A transformação é irreversível e para muitas pessoas pode parecer algo extremo. Mas a deformação craniana era uma importante maneira de se identificar com um grupo. Podia também ser um sinal de beleza, conta Okumura.
“Há fortes evidências também de que a manipulação de crânios fosse uma forma de delimitar poderes políticos. Poderia servir como um símbolo permanente de diferenças culturais entre grupos.”
Em alguns casos, as modificações eram também símbolo de status social. Um exemplo era a tribo Oruro, na Bolívia. “Indivíduos de alta classe tinham cabeças mais eretas, enquanto que a classe média tinha formato mais oblíquo. O resto, cabeças mais achatadas”, conta Okumura.

Porém, os povos nômades da Patagônia não viviam em sociedades altamente estruturadas ou em que distinções deste tipo precisassem ser feitas. Em vez disso, eles passavam suas vidas migrando de lugar para lugar. Por isso, Alfonso-Durruty ficou surpresa com as cabeças deformadas que encontrou.
Recursos
Uma explicação para a prática não tem nada a ver com símbolos de pertencimento a um grupo, mas sim como forma de facilitar a expansão de territórios e acesso a novos recursos, conforme a antropóloga e colegas explicam em um artigo publicado na revista científica American Journal of Physical Anthropology.
Mas como uma cabeça de formato estranho poderia ajudar grupos a conquistar avanços territoriais?
Faz muito mais sentido quando observamos os detalhes da pesquisa de Alfonso-Durruty. Os povos nômades da Patagônia viviam em áreas de recursos escassos. “Neste caso, sua melhor estratégia era expandir sua área de atuação, de forma que seu grupo pudesse ter acesso a recursos em diferentes locais”, conta Alfonso-Durruty.
Isso requeria fazer amigos com outras tribos. Como remoldar a cabeça não é algo fácil de fazer ou mesmo imitar, as pessoas se submetiam ao procedimento para mostrar que eram de um grupo “confiável”. “Isso seria um sinal de relações entre indivíduos em regiões distintas. Algo muito mais forte que sinais no corpo, por exemplo”, acrescenta a antropóloga.
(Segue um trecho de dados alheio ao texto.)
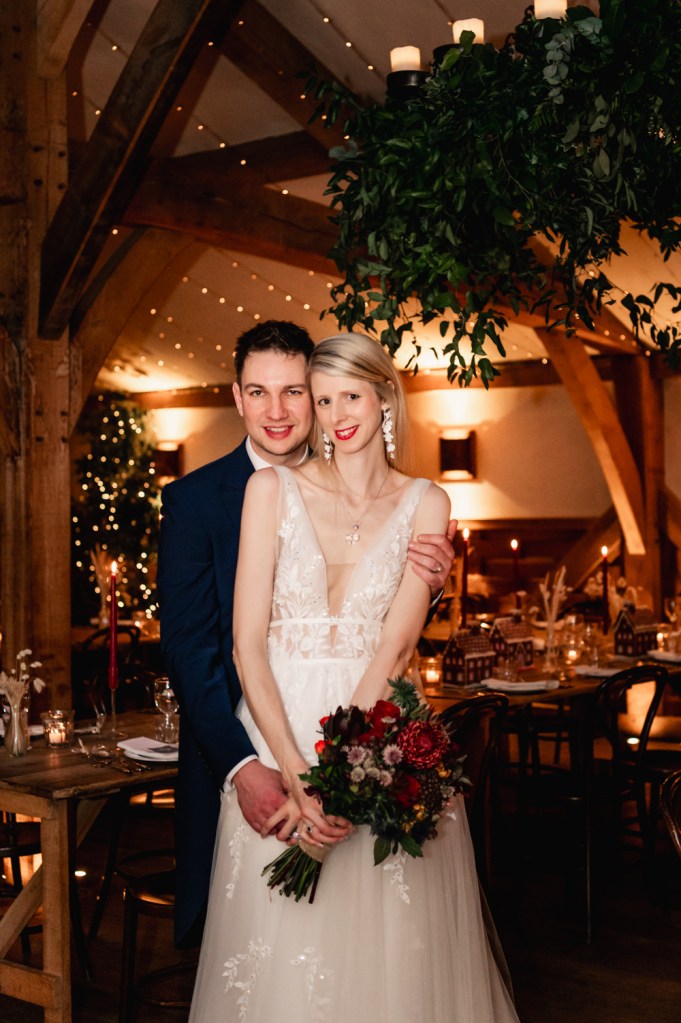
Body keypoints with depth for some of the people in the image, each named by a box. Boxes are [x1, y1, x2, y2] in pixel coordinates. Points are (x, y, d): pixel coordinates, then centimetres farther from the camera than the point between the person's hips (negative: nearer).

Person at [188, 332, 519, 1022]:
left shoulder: (424, 504, 3)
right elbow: (247, 640, -6)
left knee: (392, 949, 6)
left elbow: (395, 646, -8)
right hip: (280, 728, 0)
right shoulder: (273, 489, 0)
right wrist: (296, 774, -16)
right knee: (282, 953, 6)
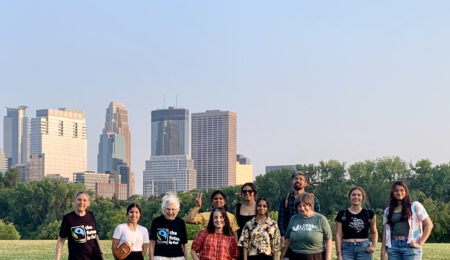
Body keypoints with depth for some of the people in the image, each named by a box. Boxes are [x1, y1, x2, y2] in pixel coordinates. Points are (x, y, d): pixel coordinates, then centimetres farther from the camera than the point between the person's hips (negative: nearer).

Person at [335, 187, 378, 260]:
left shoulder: (369, 214, 7)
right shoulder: (342, 214, 4)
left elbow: (374, 232, 18)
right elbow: (338, 235, 2)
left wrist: (373, 246, 0)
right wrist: (339, 254, -5)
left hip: (364, 249, 1)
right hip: (347, 249, -1)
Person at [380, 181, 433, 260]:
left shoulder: (415, 206, 4)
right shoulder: (388, 211, 14)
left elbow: (429, 225, 1)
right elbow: (385, 232, 14)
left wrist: (420, 243, -7)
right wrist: (383, 253, 7)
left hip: (410, 246, -3)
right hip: (393, 246, 3)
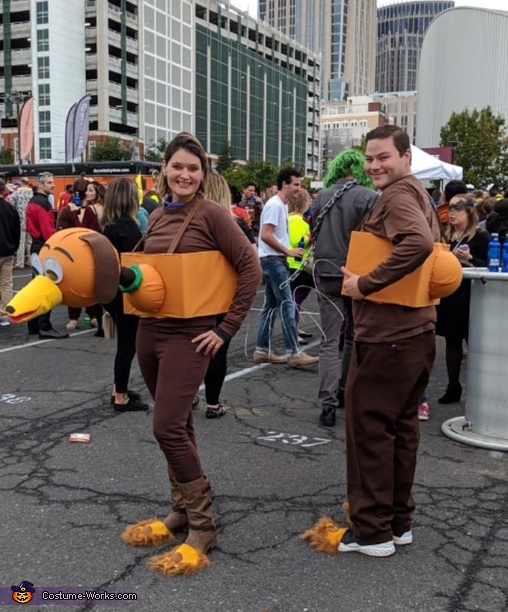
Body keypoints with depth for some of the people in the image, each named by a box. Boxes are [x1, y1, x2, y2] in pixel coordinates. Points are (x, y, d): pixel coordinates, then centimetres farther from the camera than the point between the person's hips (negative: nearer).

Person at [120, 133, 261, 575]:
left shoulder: (212, 214, -10)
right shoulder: (157, 217, 10)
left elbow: (250, 268, -12)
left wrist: (227, 327, -12)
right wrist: (128, 277, -2)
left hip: (189, 336, -6)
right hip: (150, 331, 7)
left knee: (169, 427, -10)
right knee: (177, 426, 15)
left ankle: (203, 526, 5)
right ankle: (182, 511, 29)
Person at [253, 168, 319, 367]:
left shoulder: (282, 205, 15)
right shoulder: (275, 204, -15)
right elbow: (266, 235, -22)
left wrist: (286, 252, 10)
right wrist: (288, 251, -17)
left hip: (275, 260, 10)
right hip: (273, 260, -10)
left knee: (271, 305, 11)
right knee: (286, 305, -9)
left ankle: (262, 351, 15)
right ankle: (294, 353, -6)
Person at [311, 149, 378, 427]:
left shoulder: (322, 198, 2)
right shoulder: (369, 198, -10)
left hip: (327, 276, 2)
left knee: (330, 341, 4)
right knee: (355, 337, 16)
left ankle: (328, 403, -4)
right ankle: (345, 392, 26)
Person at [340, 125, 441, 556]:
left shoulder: (397, 195, -14)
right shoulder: (418, 193, 17)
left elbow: (419, 243, -32)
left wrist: (365, 284, -26)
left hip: (387, 335, -10)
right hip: (416, 330, 10)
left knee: (368, 425, 0)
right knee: (402, 425, 16)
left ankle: (372, 530, 9)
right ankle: (399, 521, 26)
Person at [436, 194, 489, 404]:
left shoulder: (480, 235, -6)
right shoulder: (447, 235, 11)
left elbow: (488, 266, -10)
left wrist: (470, 258, -23)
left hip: (470, 295, -6)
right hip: (449, 294, 6)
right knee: (452, 340, 10)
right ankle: (453, 387, 19)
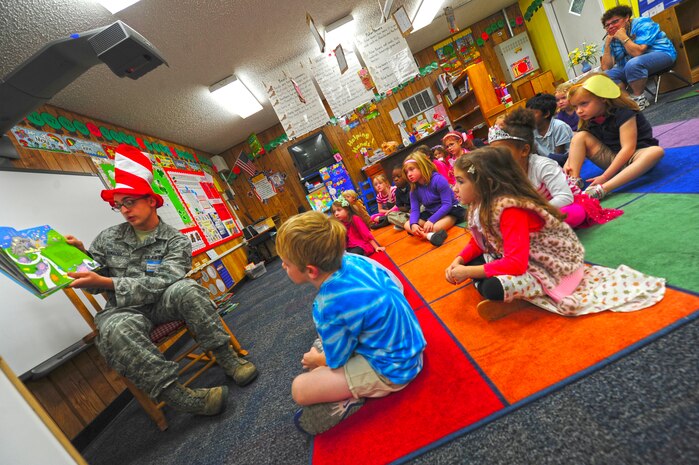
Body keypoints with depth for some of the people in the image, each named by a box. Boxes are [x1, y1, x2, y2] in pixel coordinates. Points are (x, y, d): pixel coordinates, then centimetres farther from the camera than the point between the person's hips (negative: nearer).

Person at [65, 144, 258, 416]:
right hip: (124, 310, 2)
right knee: (116, 330, -35)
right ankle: (179, 396, -33)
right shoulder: (107, 238, 8)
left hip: (162, 303, -1)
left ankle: (226, 357, -23)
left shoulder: (176, 241, -3)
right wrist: (81, 255, -4)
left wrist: (107, 282, -21)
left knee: (185, 288, -35)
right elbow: (95, 284, 13)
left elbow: (164, 282, -16)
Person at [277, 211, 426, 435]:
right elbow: (397, 285, 4)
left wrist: (313, 359, 12)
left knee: (299, 389, -7)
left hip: (391, 371, -8)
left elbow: (335, 360, -12)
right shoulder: (353, 259, -14)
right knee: (319, 347, 20)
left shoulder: (328, 308, -31)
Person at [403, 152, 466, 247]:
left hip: (450, 210, -7)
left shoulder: (438, 179, -23)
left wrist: (431, 220, -33)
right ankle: (430, 235, -34)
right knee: (407, 225, -14)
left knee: (435, 227, -39)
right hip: (430, 213, 7)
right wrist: (413, 224, -29)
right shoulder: (414, 189, -3)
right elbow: (414, 210, -7)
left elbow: (447, 204, -25)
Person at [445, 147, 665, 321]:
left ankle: (538, 291, -5)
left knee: (492, 288, -33)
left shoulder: (510, 209, -33)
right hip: (514, 259, 9)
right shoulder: (479, 205, -4)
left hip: (550, 266, -9)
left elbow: (516, 263, -39)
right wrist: (458, 262, -9)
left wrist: (468, 272, -31)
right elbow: (477, 242, 9)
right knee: (470, 261, -2)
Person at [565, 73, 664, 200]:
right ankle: (574, 181, -26)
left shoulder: (623, 113, -19)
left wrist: (604, 176, -33)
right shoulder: (589, 120, -3)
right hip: (611, 158, 4)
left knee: (656, 151, -38)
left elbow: (628, 149, -25)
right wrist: (568, 162, -21)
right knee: (579, 136, -11)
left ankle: (603, 189, -54)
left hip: (634, 155, -4)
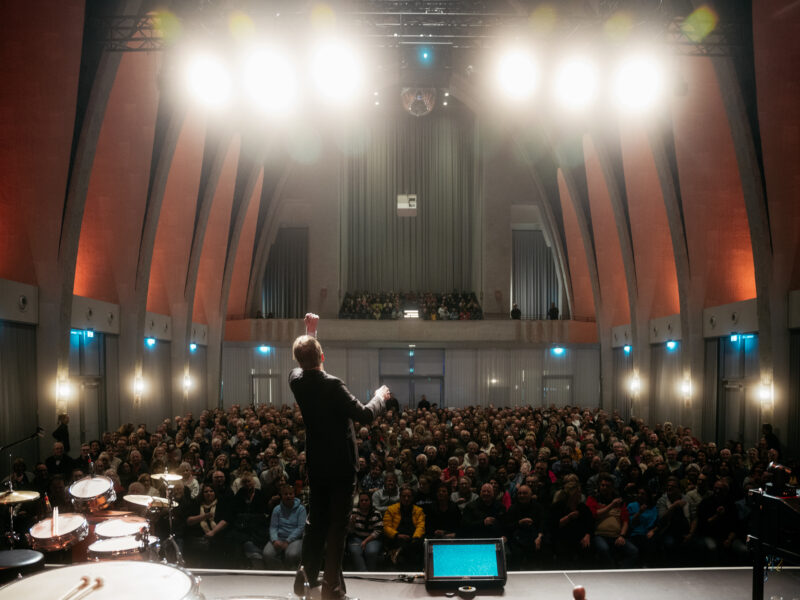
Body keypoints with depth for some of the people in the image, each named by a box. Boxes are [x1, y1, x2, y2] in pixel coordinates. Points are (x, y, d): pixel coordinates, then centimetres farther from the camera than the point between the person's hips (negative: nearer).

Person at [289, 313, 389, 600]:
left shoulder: (296, 380, -3)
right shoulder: (332, 385, -22)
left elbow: (304, 364, 21)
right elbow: (365, 414, -19)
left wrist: (310, 332, 24)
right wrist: (380, 396, 0)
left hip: (316, 463, 6)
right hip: (341, 464, -6)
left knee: (315, 520, 19)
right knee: (337, 524, 2)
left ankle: (306, 576, 27)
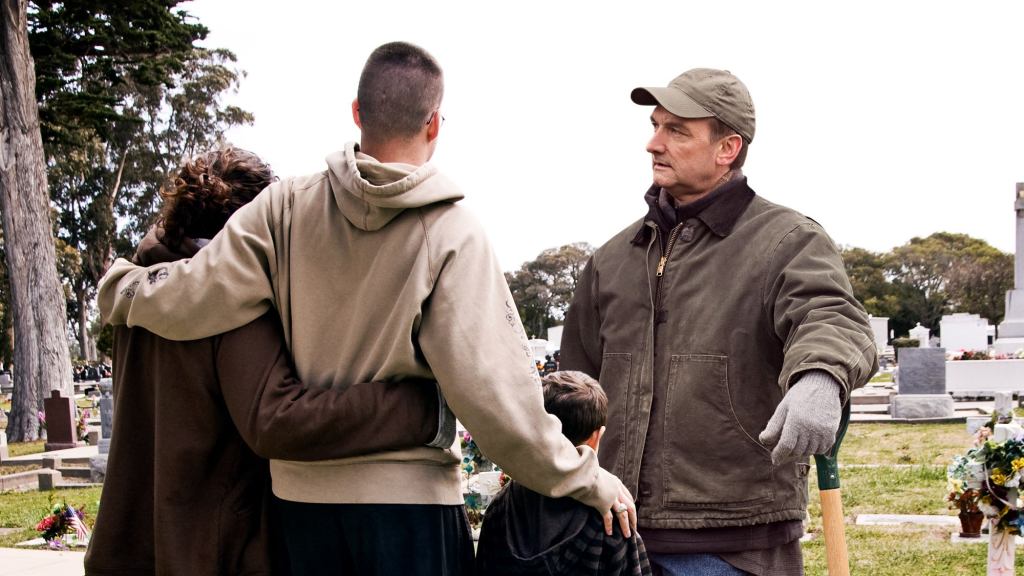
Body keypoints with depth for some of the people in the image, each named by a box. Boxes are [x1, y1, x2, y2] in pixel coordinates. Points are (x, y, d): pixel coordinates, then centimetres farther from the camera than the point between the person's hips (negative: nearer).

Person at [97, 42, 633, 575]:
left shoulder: (284, 207, -5)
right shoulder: (453, 235, -14)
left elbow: (186, 300, -5)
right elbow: (493, 393, -17)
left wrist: (118, 285, 17)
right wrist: (588, 480, -7)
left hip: (301, 487, 4)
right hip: (408, 496, -4)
Recompensa e Rede de contatos
Havia uma grande recompensa para uma boa rede de contatos. E o formato pouco usual da cabeça prova que esses povos tinham adquirido de outros grupos informações sobre o processo de remoldagem. “Era uma estratégia social que permitia acesso a recursos em um território vasto e de condições por vezes imprevisíveis”.
E que pode ter ajudado na expansão destes grupos. Há 2 mil anos, a Patagônia passou por um grande crescimento populacional. O argumento da moldagem do crânio como instrumento de sobrevivência é amparado por análises de dados alimentares. Tudo o que comemos deixa vestígios em nossos ossos, então o estudo de fragmentos ósseos permitiu aos pesquisadores descobrir que os povos da Patagônia tinham uma dieta bem variada: comiam tanto alimentos terrestres quanto marinhos, o que mostra seu nomadismo.
Mas ainda há perguntas a serem respondidas. Não sabemos, por exemplo, por quanto tempo a remoldagem esteve em prática e se era mais extrema em homens ou mulheres. Tampouco sabemos que tipo de modificação era preferida e por quê.
O certo é que bebês não tinham escolha. Mas quando consideramos quanta gente hoje opta por modificar drasticamente seus corpos, não parece tão surpreendente que alguns pais em determinado momento da história tenham optado por moldar o crânio de seus filhos, especialmente se isso lhes desse uma melhor chance de prosperar como adultos.